# Meridian Energy Electric Car Trial



## Wingnut (May 17, 2008)

Hi Guys,
Has anyone heard any more information regarding Meridian Energy's Electric Car Trial? 
I saw the announcement by Meridian on TV in August last year, that they planned to start a trial earlier this year. 
A quick Web surf brings up very little detailed info. 
At the Energy Efficiency and Conservation Authority Conference in April this year, Meridian Energy's electric vehicle programme leader, K-J Kells gave a presentation (Presentation details here: http://www.eeca.govt.nz/renewable-energy/biofuels/biofuels-conference-08/presentations.htmlhttp://www.eeca.govt.nz/eeca-library/renewable-energy/biofuels/summary/k-j-kells-08.pdf ) but gave no definite details on trial commencement.
I for one would be most interested in being involved in any trial involving EV's, as I am sure most of you would too!

Cheers Chris.


----------



## MaverickNZ (May 14, 2008)

Im not sure about there trials but my latest meridian bill had a brouchure and a section of it was talking about "Who Killed the Electric Car".


----------



## Jens Rekker (Oct 26, 2007)

Hi

I was talking to an environmental consultant who had been talking to the folks in the Meridian electric transportation planning section. The stunning thing that this guy said is that they have _six people_ working on EVs and electric transportation projects. They also expect that all EVs will be coming into the country from overseas and don't anticipate that homegrown or commercial conversions will have any place in the electrification of the country's vehicle fleet. I was gob-smacked to hear that. I don't expect that everyone drives around in a home-spun, backyard conversion, but I would have thought there was some place for domestic conversions, especially commercial projects. We didn't import LPG cars in the 1970's and 1980's during the high oil prices and supply interruptions, we converted cars already in the country.

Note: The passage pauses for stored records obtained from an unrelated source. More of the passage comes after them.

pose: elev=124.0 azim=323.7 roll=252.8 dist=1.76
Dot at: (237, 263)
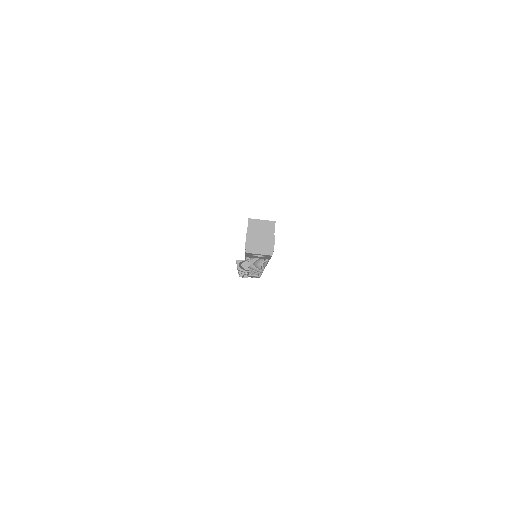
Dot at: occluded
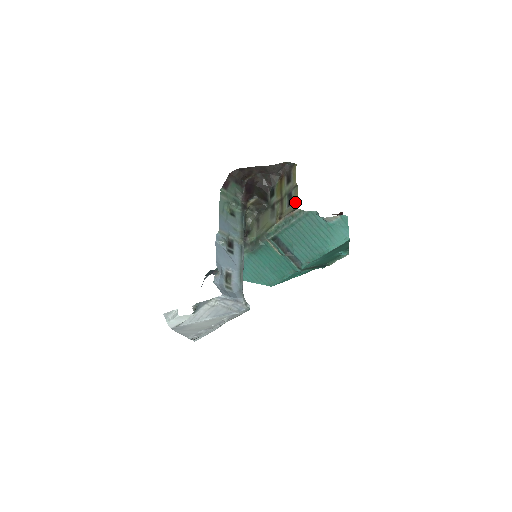
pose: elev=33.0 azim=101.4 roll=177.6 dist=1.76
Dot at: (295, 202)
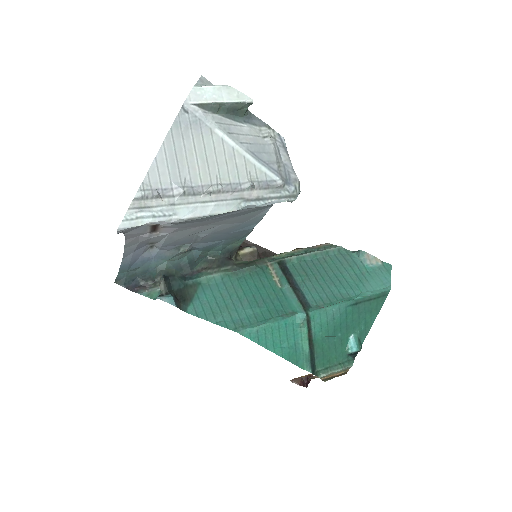
Dot at: occluded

I've never bought a new car in my life. I don't think that will change just because they start offering new electric cars, and I expect that lots of folks are in the same boat. Most folks can't justify a new car, and that won't be getting any easier with the credit squeeze we are in now.

The Meridian EV trial seems to be stalled due to a lack of production electric cars to use in it. It is likely to announced that it will be postponed.

I see that the Mitzubishi MiEV Colt is going to be the first production electric car available in Australasia. A shipment of 5000 units is proposed for Australia next year. Toyota is setting up an assembly plant in Australia for Hybrid Camry production next year with Federal Government assistance. No announcement as to whether New Zealand will get any EVs or hybrid production lines in that timeframe.


----------